------ 抜粋本文
セミファイナルは、他のチームであれば完全アウェー状態だっただろうが、オレンジ色に染まった一角は力強くチームを後押しした。もちろんその声は選手たちにも届いている。
「やっぱり嬉しいですね。全国どこでも応援に駆けつけてくださるのは励みになります。今日もBREXファンばかりの中でも声が出てましたし、応援合戦みたいになってましたが、あれを聞いたら負けられないなという気持ちがすごく出てくるので、次のラウンドは優勝を狙って、それに応えたいですね」
長谷川は、チームでは強化本部長の役割も受け持っている。そこに至る経緯は、チームの発起人でもある立川光昭会長との出会いから始まったものだった。
「会長から全然違う仕事の依頼があって、その話をしてる中で、会長が地元の上野原でチームを作るということになって、僕としては最初は『そうなんですね』くらいだったんですよ。3×3に関わったことのある人が誰もいない感じだったので、ちょくちょくアドバイスはさせていただいてたんですが、3回目くらいにお会いしたときに『正式にオファーさせていただいてもいいですか』と言っていただいて、それで最初はマネージメントのほうをやったんです。でも、選手を集めていく中で『自分がやったほうがいいんじゃないか』となったのが、この始まりですね。人に任せて勝敗を云々するのは、自分にはまだ早いなと思いましたし、自分が命かけてやったほうがいいんじゃないかというのがあったので、2年ブランクはあったんですが『やったろう』と。練習はキツいですけどね(笑)」
チームの要職を担い、自身もプレーすることを選択したことで、今はモチベーションも非常に高い状態だという。本業との兼ね合いや体力面の危惧もある中、バスケットと真摯に向き合うことに充実感も得られる日々だ。
------------
__取り組む課題__:
**1)** 記事のうち、「セミファイナルは、他のチーム」を含む語句で始まり「会いから始まったものだった。」で終わる部分を、一字一句変えずに引用せよ。
**2)** 記事に書かれている、長谷川がチームで担った、または現在担っている役割をすべて挙げよ。
------ 提供データ
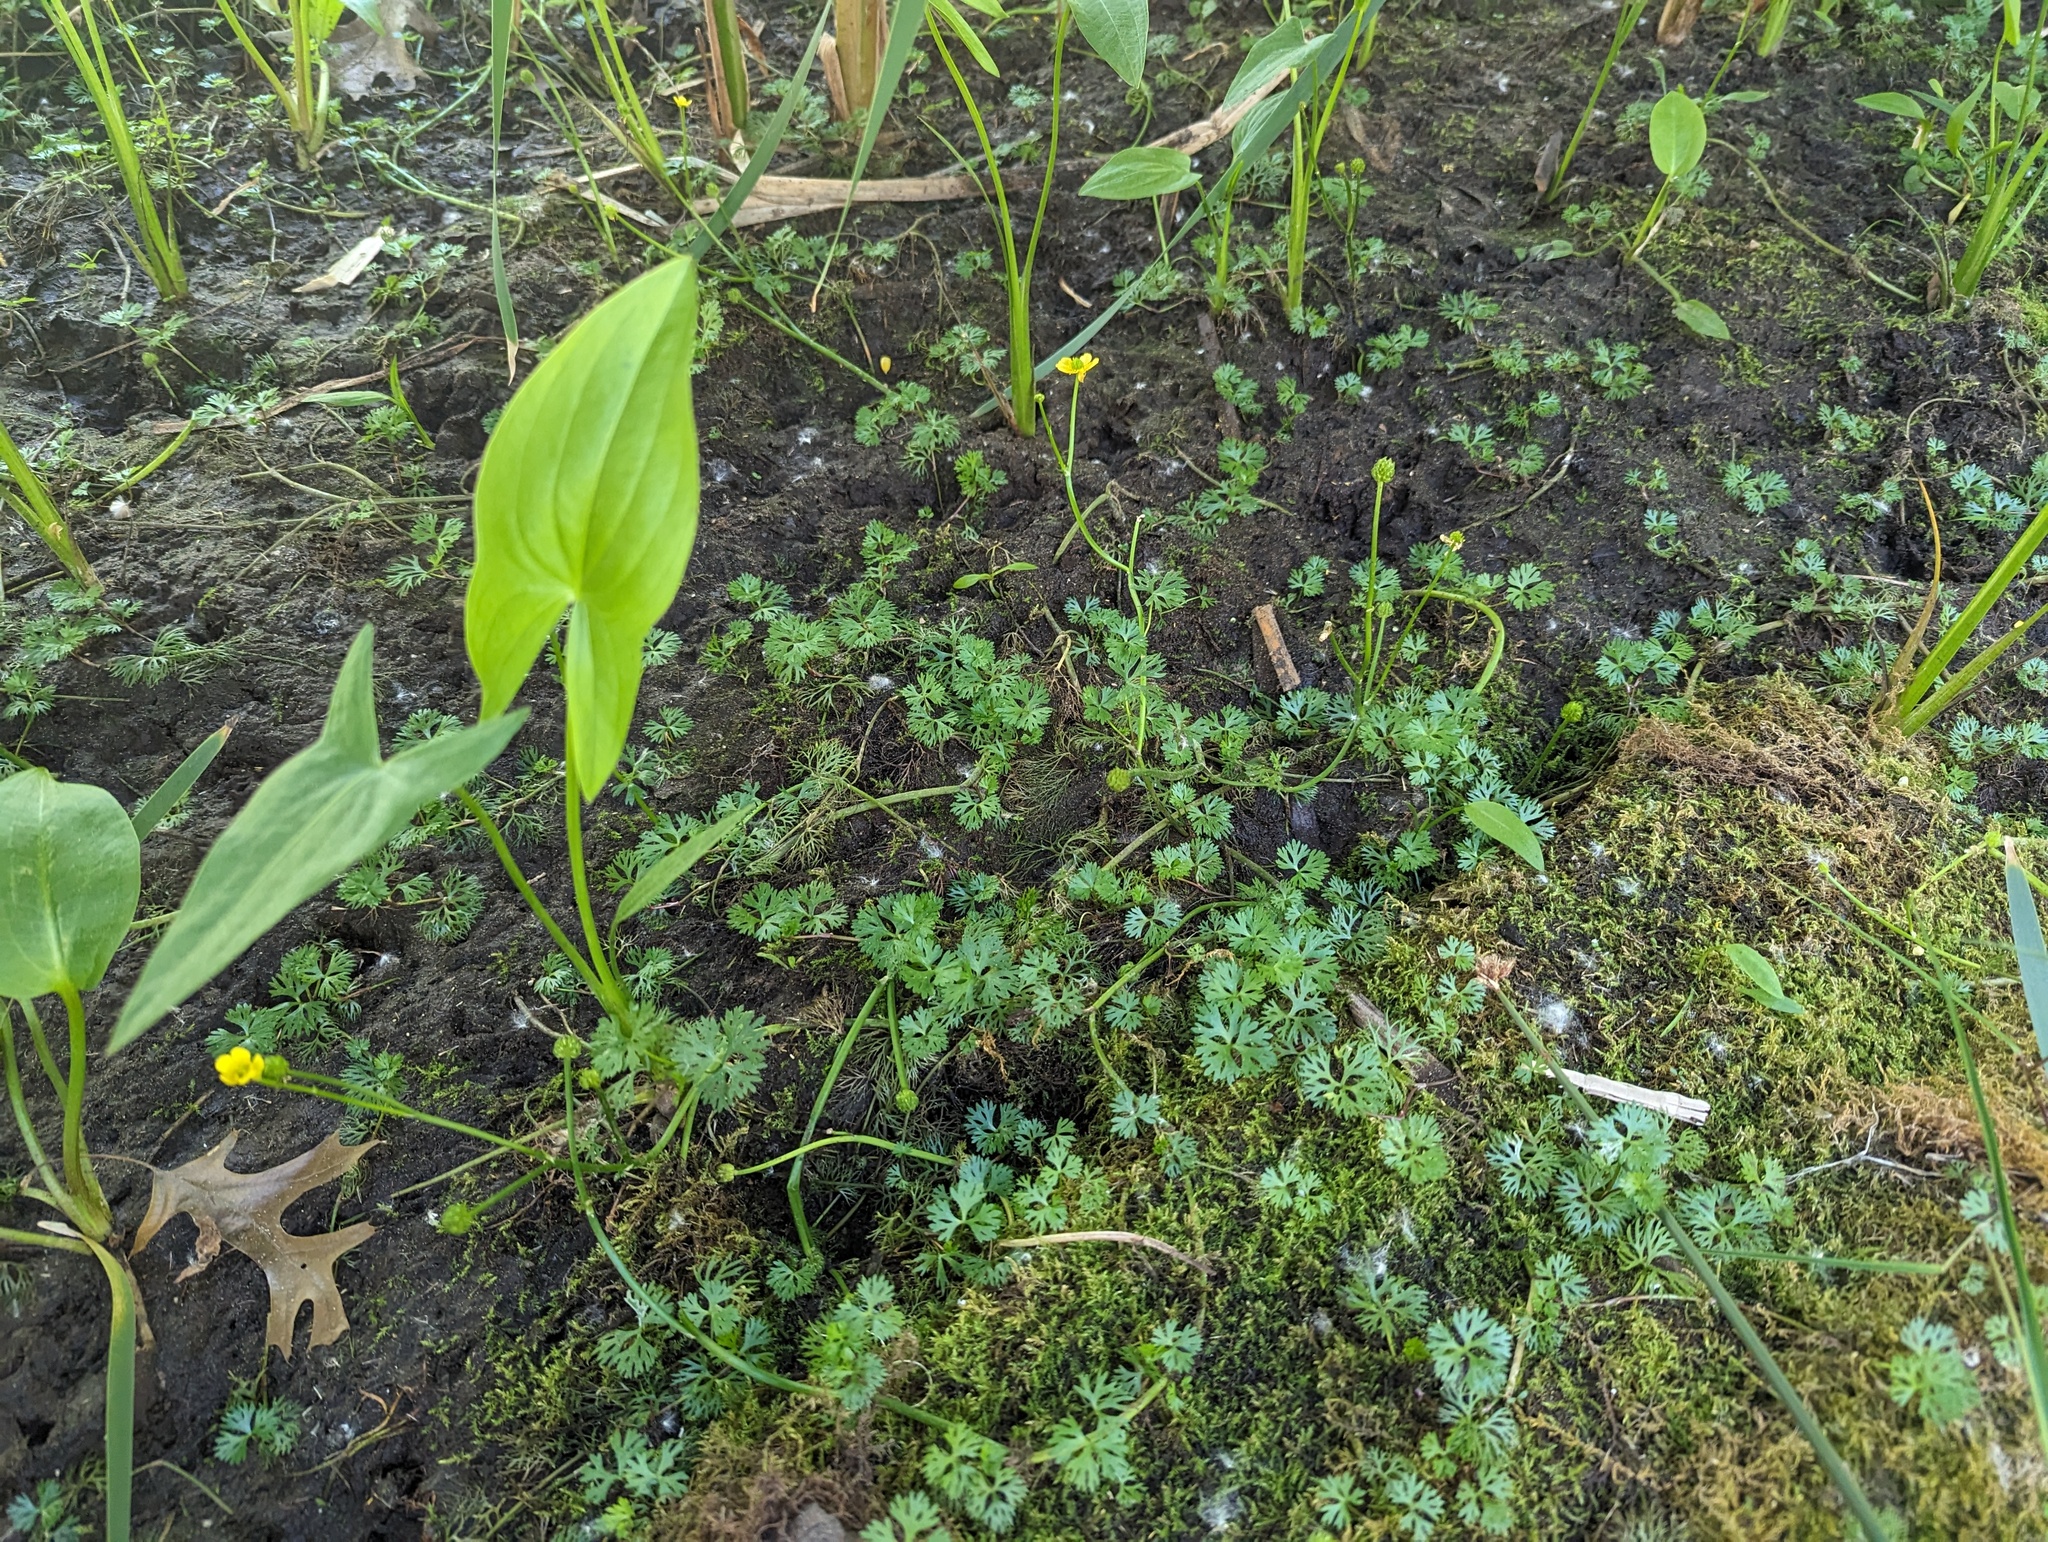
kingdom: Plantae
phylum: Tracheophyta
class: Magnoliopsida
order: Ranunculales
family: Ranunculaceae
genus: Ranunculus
------------
__課題の解答__:
**1)**
セミファイナルは、他のチームであれば完全アウェー状態だっただろうが、オレンジ色に染まった一角は力強くチームを後押しした。もちろんその声は選手たちにも届いている。
「やっぱり嬉しいですね。全国どこでも応援に駆けつけてくださるのは励みになります。今日もBREXファンばかりの中でも声が出てましたし、応援合戦みたいになってましたが、あれを聞いたら負けられないなという気持ちがすごく出てくるので、次のラウンドは優勝を狙って、それに応えたいですね」
長谷川は、チームでは強化本部長の役割も受け持っている。そこに至る経緯は、チームの発起人でもある立川光昭会長との出会いから始まったものだった。

**2)** 強化本部長、マネージメント、選手